* Exercise:
Retype every entry word for word. Omit the pictures.

* Dataset records:
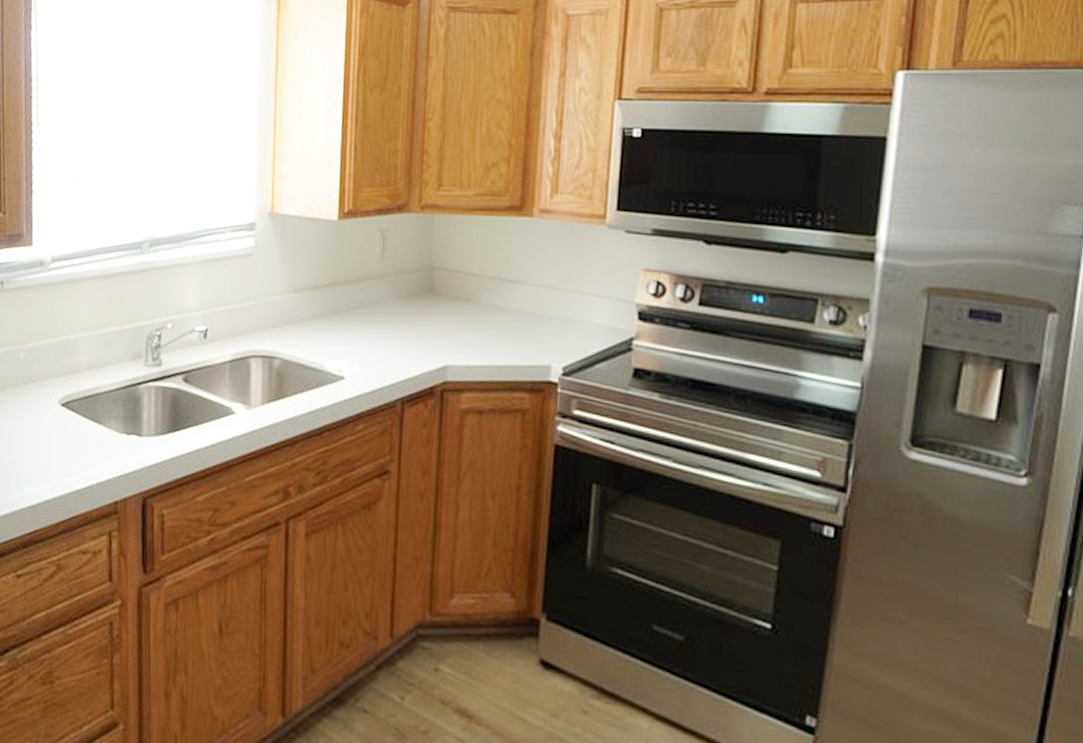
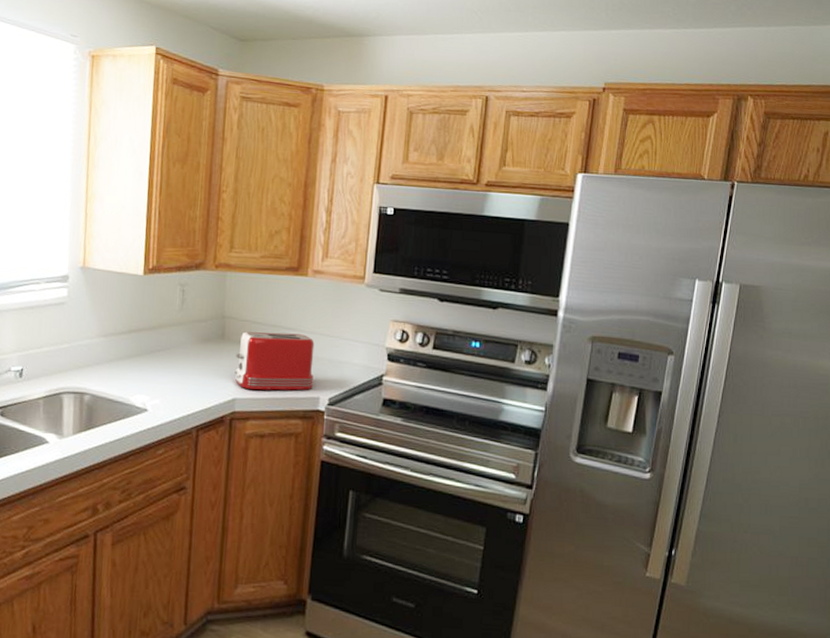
toaster: none [446,285,544,357] -> present [234,331,315,391]

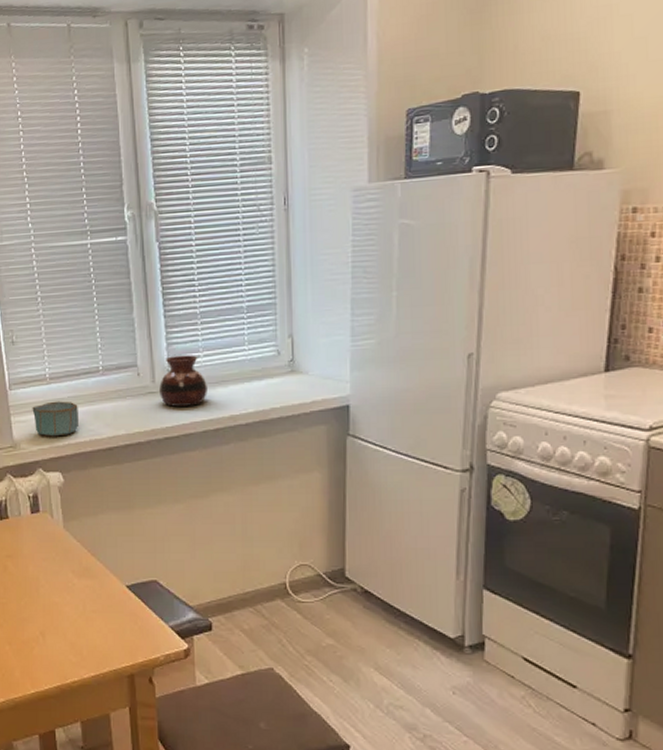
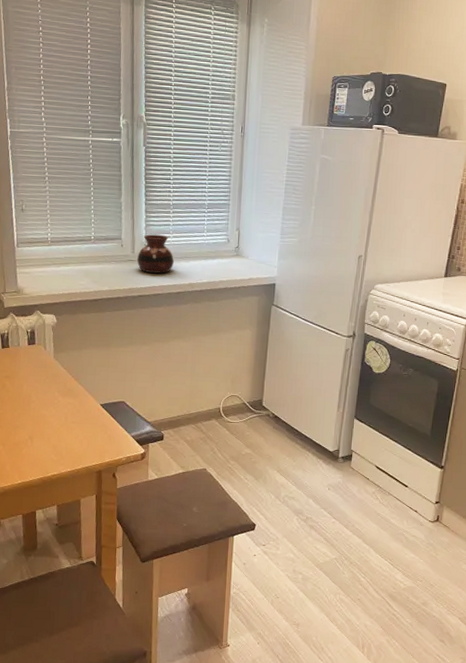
bowl: present [32,401,78,437] -> none [35,259,72,287]

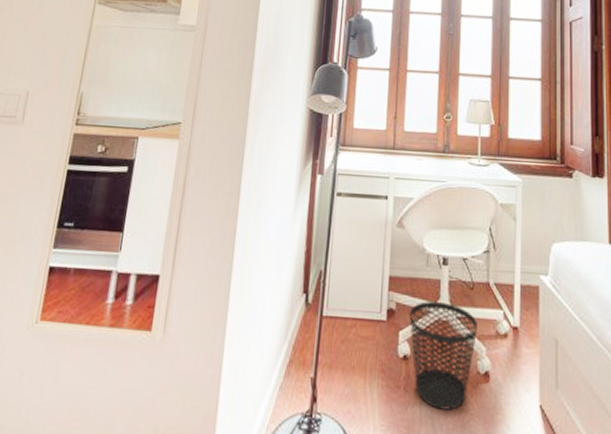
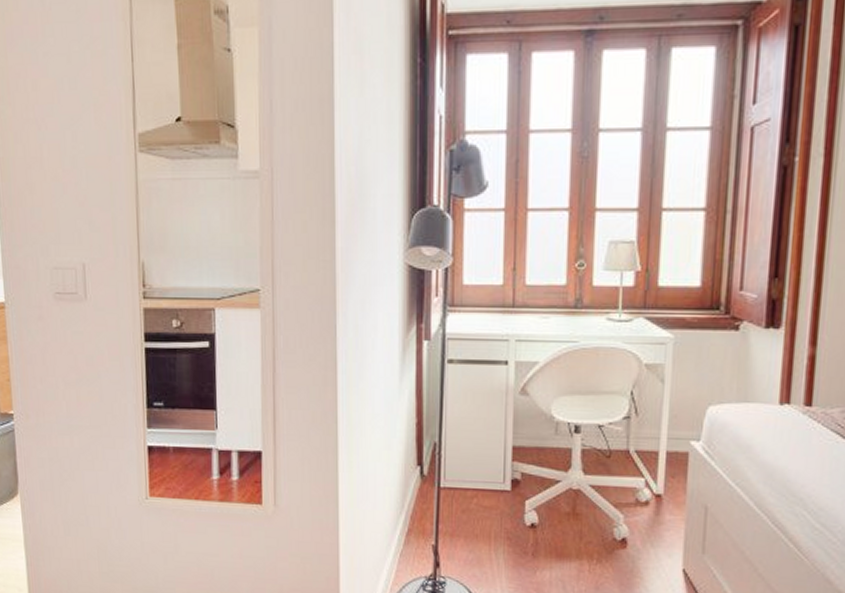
wastebasket: present [409,301,477,411] -> none [536,471,614,574]

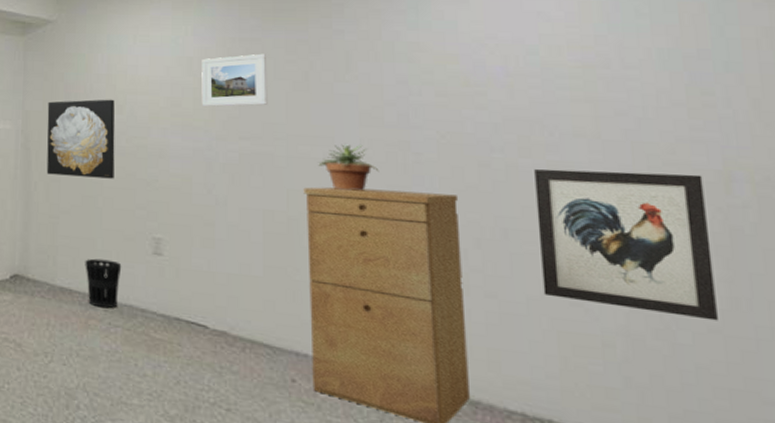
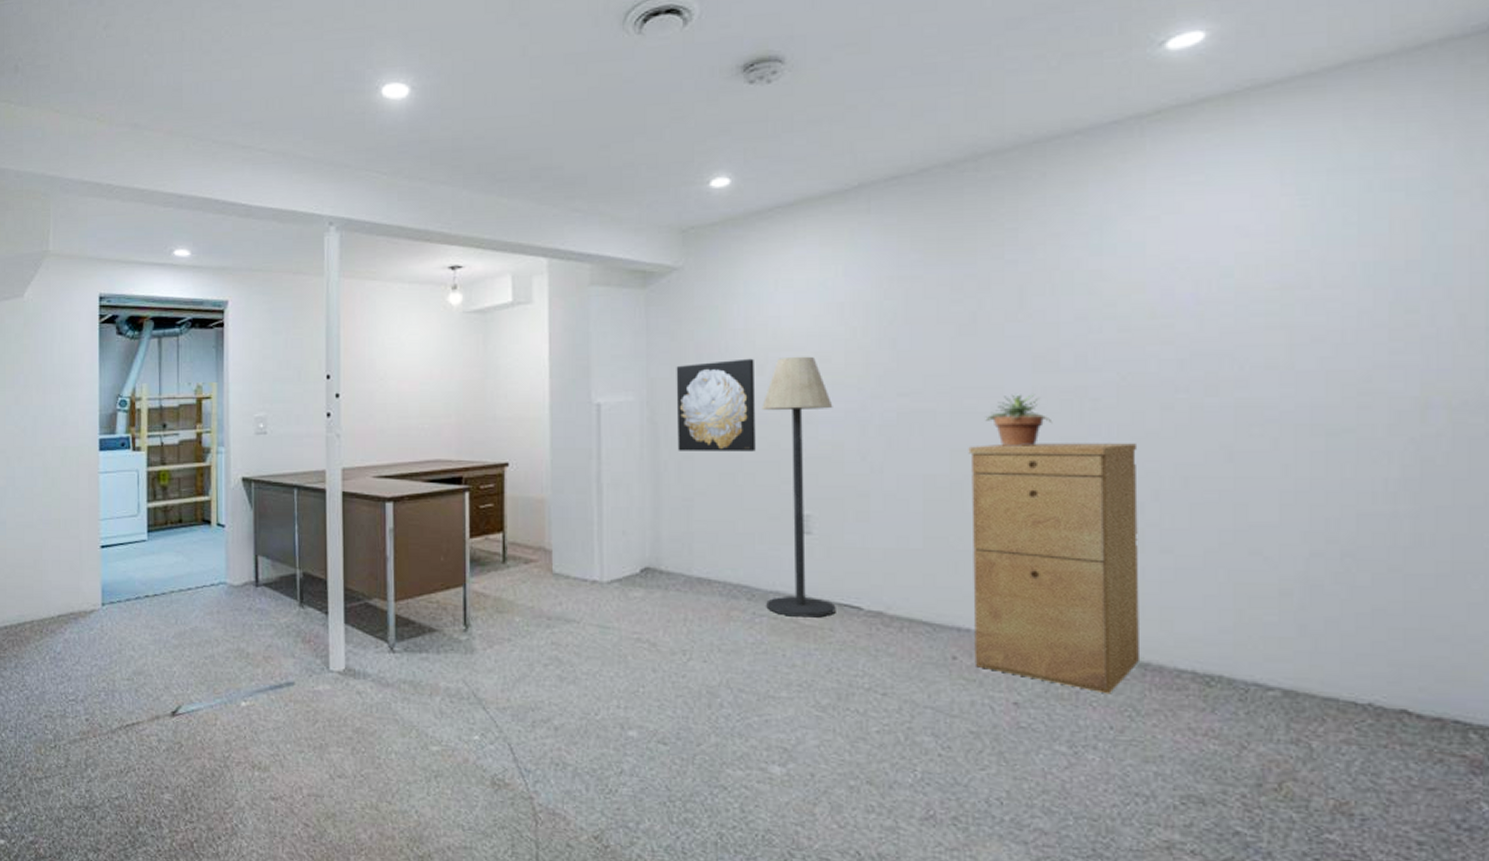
wastebasket: present [85,258,122,309] -> none [725,543,766,597]
floor lamp: none [120,99,184,332] -> present [762,356,836,618]
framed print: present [201,53,268,107] -> none [854,293,930,361]
wall art: present [534,169,718,321] -> none [1220,403,1400,559]

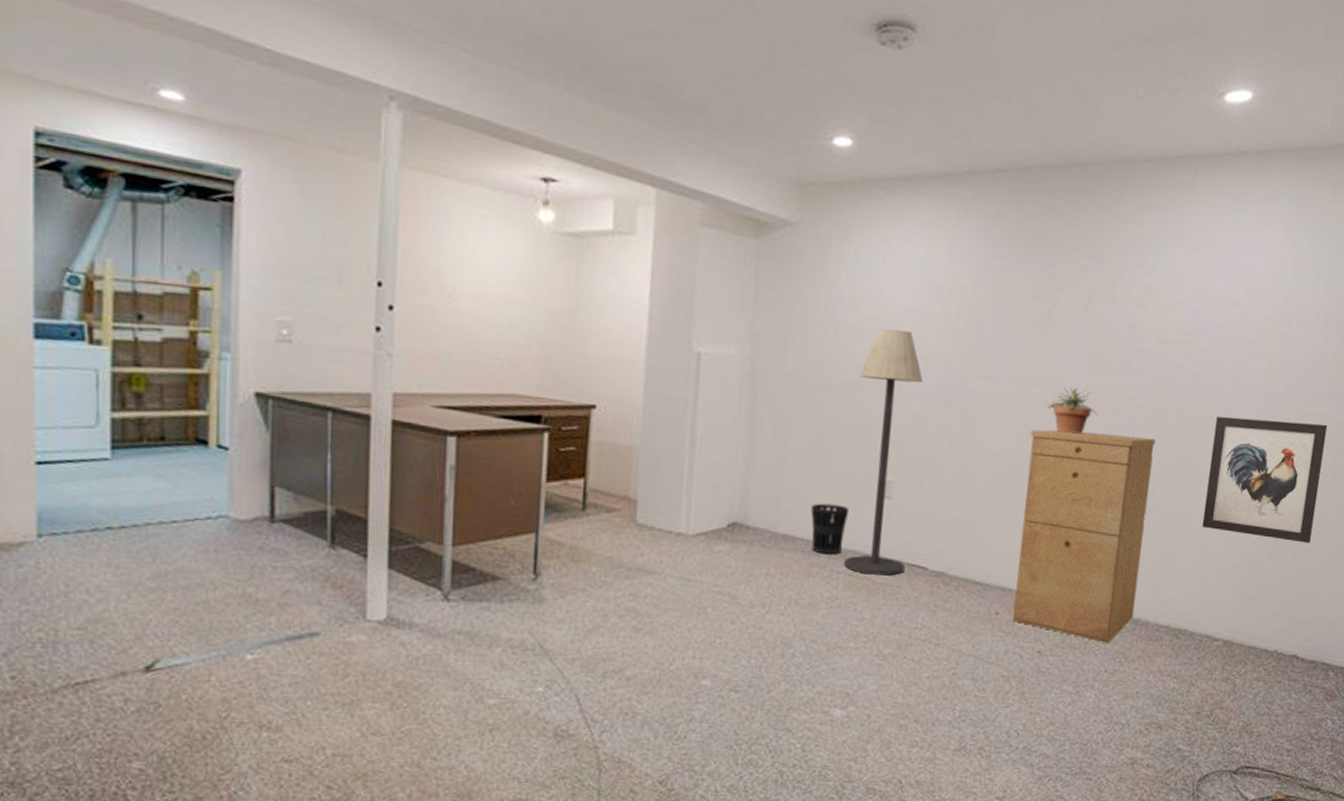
wall art: present [676,358,756,452] -> none [775,323,857,417]
wastebasket: none [725,543,766,597] -> present [810,503,850,555]
wall art: none [1220,403,1400,559] -> present [1202,416,1328,544]

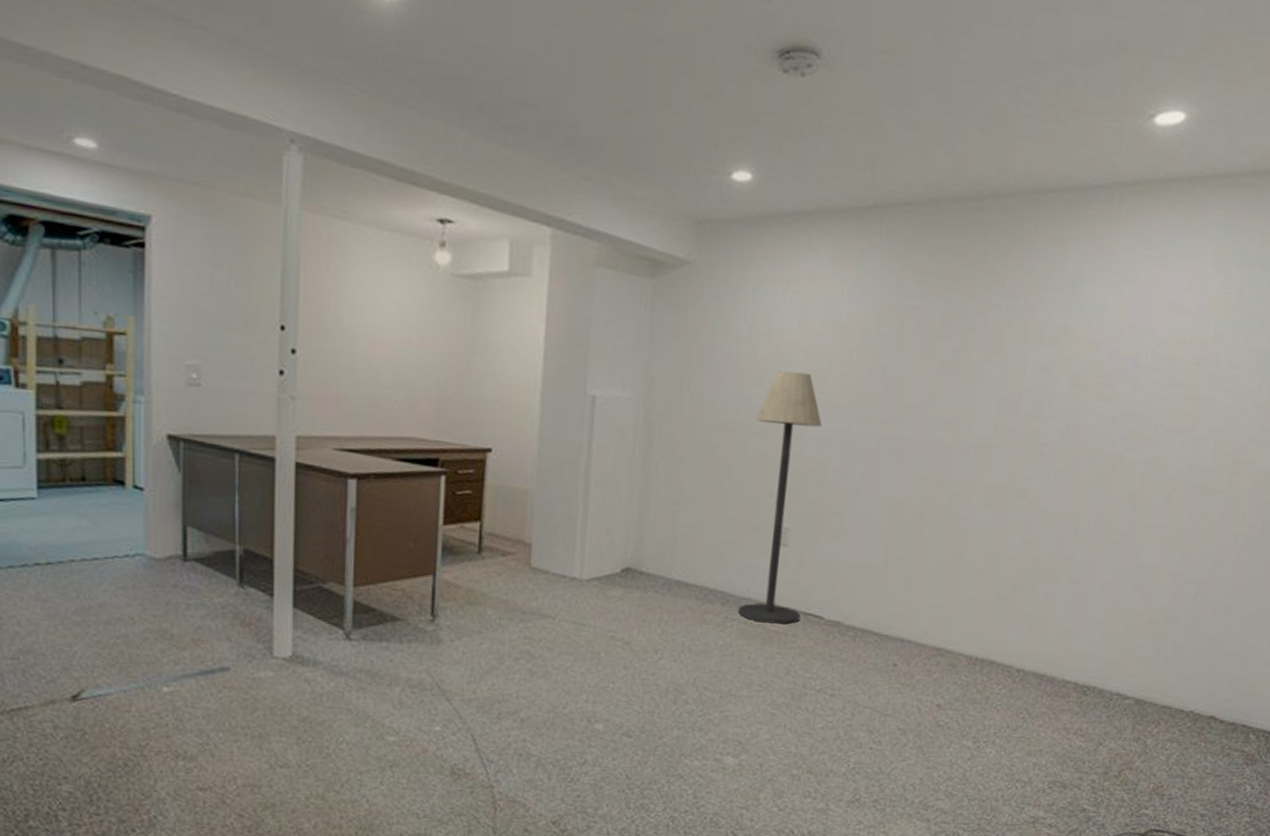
wastebasket: present [810,503,850,555] -> none [705,549,745,602]
filing cabinet: present [1012,429,1155,644] -> none [911,476,1067,700]
potted plant: present [1047,387,1098,434] -> none [952,431,1006,482]
wall art: present [1202,416,1328,544] -> none [1115,464,1258,600]

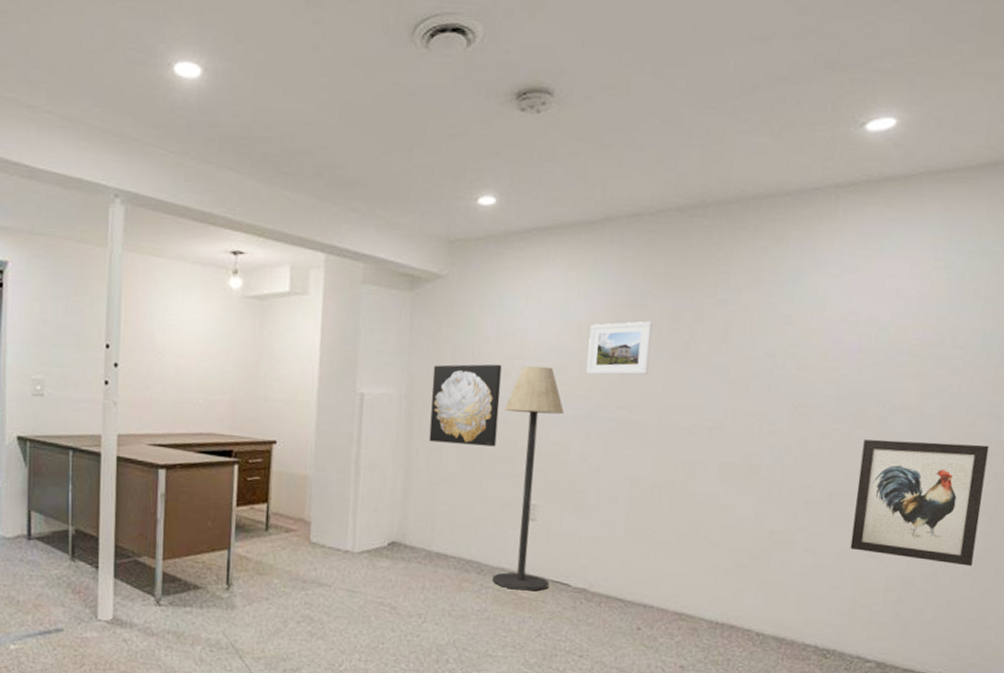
wall art: none [670,365,754,462] -> present [429,364,502,447]
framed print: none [847,325,921,386] -> present [586,321,652,375]
wall art: none [1115,464,1258,600] -> present [850,439,989,567]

* Exercise response:
toaster: none [446,285,544,357] -> present [234,331,315,391]

bowl: present [32,401,78,437] -> none [35,259,72,287]

wastebasket: present [409,301,477,411] -> none [536,471,614,574]

wastebasket: present [85,258,122,309] -> none [725,543,766,597]
floor lamp: none [120,99,184,332] -> present [762,356,836,618]
framed print: present [201,53,268,107] -> none [854,293,930,361]
wall art: present [534,169,718,321] -> none [1220,403,1400,559]

wall art: present [676,358,756,452] -> none [775,323,857,417]
wastebasket: none [725,543,766,597] -> present [810,503,850,555]
wall art: none [1220,403,1400,559] -> present [1202,416,1328,544]

wastebasket: present [810,503,850,555] -> none [705,549,745,602]
filing cabinet: present [1012,429,1155,644] -> none [911,476,1067,700]
potted plant: present [1047,387,1098,434] -> none [952,431,1006,482]
wall art: present [1202,416,1328,544] -> none [1115,464,1258,600]

wall art: none [670,365,754,462] -> present [429,364,502,447]
framed print: none [847,325,921,386] -> present [586,321,652,375]
wall art: none [1115,464,1258,600] -> present [850,439,989,567]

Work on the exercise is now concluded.